Üstelik bu durum, yalnızca fiziksel sağlıkla ilgili değildir. Yetersiz beslenme, çocukların zihinsel gelişimlerini, öğrenme kapasitelerini, dikkat sürelerini ve sosyal ilişkilerini de doğrudan etkilemektedir. Aç bir çocuk, sınıfta dersi anlamakta zorlanır; arkadaşlarıyla sağlıklı ilişkiler kuramaz, öğretmeniyle bağ kurmakta güçlük çeker. Bunun sonucunda eğitimden soğur, özgüvenini yitirir, erken yaşta okulu bırakma riski artar. Yani bir beslenme çantasındaki eksiklik, çocuğun tüm eğitim hayatını, hatta geleceğini tehdit edebilecek bir domino etkisi yaratır.

Bu noktada sormamız gereken soru şudur: Bu durumun sorumluluğu yalnızca öğretmene mi yüklenebilir? Yoksa asıl sorumlu, yıllardır çocuk yoksulluğunu görmezden gelen, eğitimde fırsat eşitliğini yalnızca söylemde dile getiren politikalar mıdır? Bu mesele, bireysel hataların ötesinde, kamusal politikalara dair ciddi bir sorgulamayı beraberinde getirmelidir.

Bir çocuğun gelişimindeki en temel ihtiyaçlardan biri olan beslenme, eğitim başarısının da doğrudan belirleyicisidir. Aç bir çocuk derse odaklanamaz, fiziksel gelişimi geriler, sosyal ilişkileri zayıflar ve özgüveni kırılır. OECD raporlarına göre Türkiye, çocuk yoksulluğu oranı bakımından birçok Avrupa ülkesinin gerisindedir. TÜİK’in verileri de, çocukların yaklaşık üçte birinin düzenli beslenmeye erişemediğini göstermektedir. Bu tablo sadece bir istatistik değildir; her biri gerçek bir çocuğun hayatını temsil eder.

▸ Alıştırma hedefi
Çocukların beslenmesi ve eğitim üzerine olan metinden "Üstelik bu durum, yalnızca" ifadesiyle başlayan ve "domino etkisi yaratır." ifadesini de kapsayan bölümü hiç değiştirmeden yazın.

▸ Veri alıntıları
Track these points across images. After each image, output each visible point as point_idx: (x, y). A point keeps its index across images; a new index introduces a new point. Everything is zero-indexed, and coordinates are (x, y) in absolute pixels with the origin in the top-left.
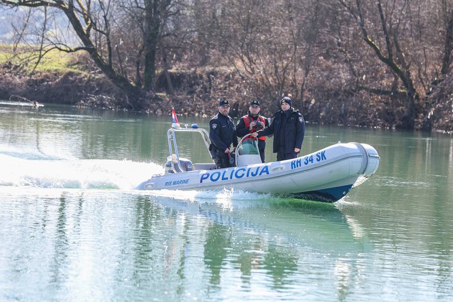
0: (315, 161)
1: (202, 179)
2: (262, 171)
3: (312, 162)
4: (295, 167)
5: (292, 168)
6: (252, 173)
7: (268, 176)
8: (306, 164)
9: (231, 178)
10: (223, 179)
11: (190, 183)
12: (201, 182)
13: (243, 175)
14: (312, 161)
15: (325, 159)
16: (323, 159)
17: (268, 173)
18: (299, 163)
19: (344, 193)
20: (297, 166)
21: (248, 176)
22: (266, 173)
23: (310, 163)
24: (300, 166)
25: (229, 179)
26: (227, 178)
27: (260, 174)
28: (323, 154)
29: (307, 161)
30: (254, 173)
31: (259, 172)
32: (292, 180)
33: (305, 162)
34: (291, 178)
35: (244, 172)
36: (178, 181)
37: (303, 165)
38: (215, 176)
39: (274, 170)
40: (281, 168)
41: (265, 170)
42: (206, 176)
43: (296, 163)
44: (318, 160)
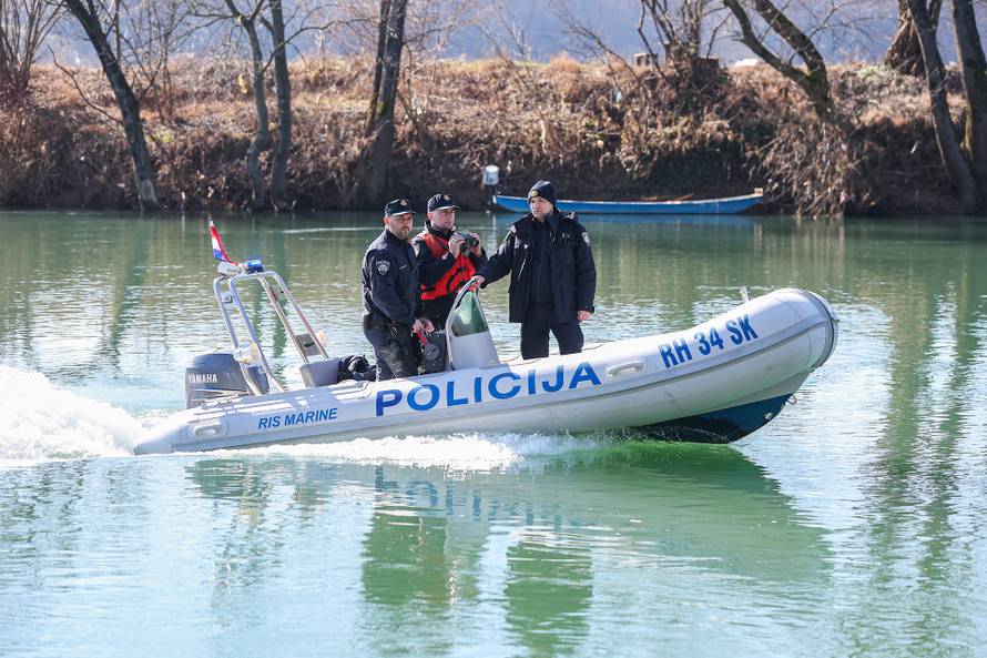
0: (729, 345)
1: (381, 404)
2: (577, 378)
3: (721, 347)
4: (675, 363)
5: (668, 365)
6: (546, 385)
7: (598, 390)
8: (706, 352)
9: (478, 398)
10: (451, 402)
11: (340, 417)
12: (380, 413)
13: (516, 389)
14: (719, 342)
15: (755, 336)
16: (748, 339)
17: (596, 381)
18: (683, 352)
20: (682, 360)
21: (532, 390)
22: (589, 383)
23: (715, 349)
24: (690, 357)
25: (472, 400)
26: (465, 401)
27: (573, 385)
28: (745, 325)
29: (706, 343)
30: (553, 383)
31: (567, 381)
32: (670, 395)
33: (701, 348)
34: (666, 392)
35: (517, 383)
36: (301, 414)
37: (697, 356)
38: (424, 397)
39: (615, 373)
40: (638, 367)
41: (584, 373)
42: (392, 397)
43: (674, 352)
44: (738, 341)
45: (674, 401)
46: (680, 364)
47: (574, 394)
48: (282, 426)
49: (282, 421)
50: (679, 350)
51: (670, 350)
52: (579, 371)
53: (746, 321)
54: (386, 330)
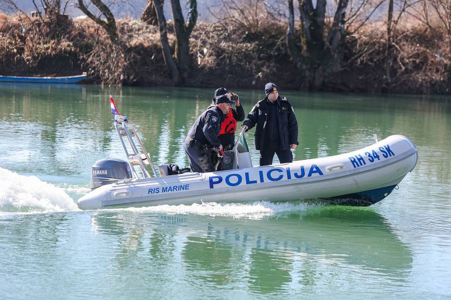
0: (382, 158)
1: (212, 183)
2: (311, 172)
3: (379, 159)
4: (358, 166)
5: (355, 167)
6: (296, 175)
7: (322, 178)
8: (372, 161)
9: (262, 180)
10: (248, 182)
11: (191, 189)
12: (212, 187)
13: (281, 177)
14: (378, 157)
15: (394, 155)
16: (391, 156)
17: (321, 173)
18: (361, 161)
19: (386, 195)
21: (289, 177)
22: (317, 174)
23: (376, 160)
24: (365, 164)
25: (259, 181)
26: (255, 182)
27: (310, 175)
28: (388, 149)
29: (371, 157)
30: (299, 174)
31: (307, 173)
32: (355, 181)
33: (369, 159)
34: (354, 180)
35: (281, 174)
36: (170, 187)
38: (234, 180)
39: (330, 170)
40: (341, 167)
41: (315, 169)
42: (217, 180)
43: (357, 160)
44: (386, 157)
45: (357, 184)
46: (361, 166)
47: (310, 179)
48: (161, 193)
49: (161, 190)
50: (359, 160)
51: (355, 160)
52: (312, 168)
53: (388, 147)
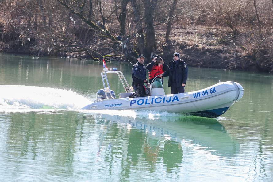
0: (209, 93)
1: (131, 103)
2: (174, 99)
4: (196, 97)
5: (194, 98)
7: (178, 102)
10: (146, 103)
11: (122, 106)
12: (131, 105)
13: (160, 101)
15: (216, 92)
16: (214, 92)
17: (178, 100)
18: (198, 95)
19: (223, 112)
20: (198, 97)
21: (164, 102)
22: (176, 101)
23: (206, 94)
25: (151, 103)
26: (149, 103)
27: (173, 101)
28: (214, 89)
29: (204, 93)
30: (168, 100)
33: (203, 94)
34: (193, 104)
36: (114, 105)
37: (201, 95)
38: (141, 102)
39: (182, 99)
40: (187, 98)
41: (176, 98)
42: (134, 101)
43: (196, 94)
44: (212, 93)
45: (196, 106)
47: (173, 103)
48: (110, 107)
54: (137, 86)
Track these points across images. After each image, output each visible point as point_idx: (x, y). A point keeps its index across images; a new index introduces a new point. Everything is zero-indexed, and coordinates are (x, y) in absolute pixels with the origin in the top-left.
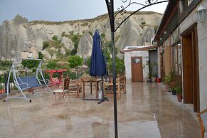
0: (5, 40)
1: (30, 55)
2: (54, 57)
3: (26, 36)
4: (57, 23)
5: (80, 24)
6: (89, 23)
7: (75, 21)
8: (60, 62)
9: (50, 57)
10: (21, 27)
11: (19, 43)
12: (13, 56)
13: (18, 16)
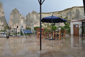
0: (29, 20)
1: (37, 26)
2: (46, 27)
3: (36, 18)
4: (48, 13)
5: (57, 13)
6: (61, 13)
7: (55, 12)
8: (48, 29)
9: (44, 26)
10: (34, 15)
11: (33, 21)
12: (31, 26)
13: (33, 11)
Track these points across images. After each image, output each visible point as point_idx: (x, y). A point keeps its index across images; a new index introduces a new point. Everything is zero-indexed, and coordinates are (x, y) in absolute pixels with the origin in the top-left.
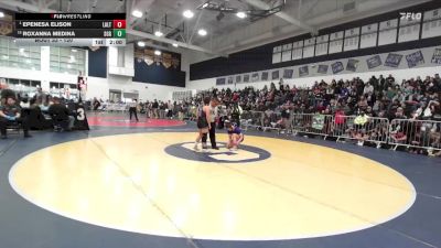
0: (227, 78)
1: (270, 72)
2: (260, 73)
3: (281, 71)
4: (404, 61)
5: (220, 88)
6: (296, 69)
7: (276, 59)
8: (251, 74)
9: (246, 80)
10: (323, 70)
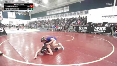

▸ Cevap bölümü
Üstelik bu durum, yalnızca fiziksel sağlıkla ilgili değildir. Yetersiz beslenme, çocukların zihinsel gelişimlerini, öğrenme kapasitelerini, dikkat sürelerini ve sosyal ilişkilerini de doğrudan etkilemektedir. Aç bir çocuk, sınıfta dersi anlamakta zorlanır; arkadaşlarıyla sağlıklı ilişkiler kuramaz, öğretmeniyle bağ kurmakta güçlük çeker. Bunun sonucunda eğitimden soğur, özgüvenini yitirir, erken yaşta okulu bırakma riski artar. Yani bir beslenme çantasındaki eksiklik, çocuğun tüm eğitim hayatını, hatta geleceğini tehdit edebilecek bir domino etkisi yaratır.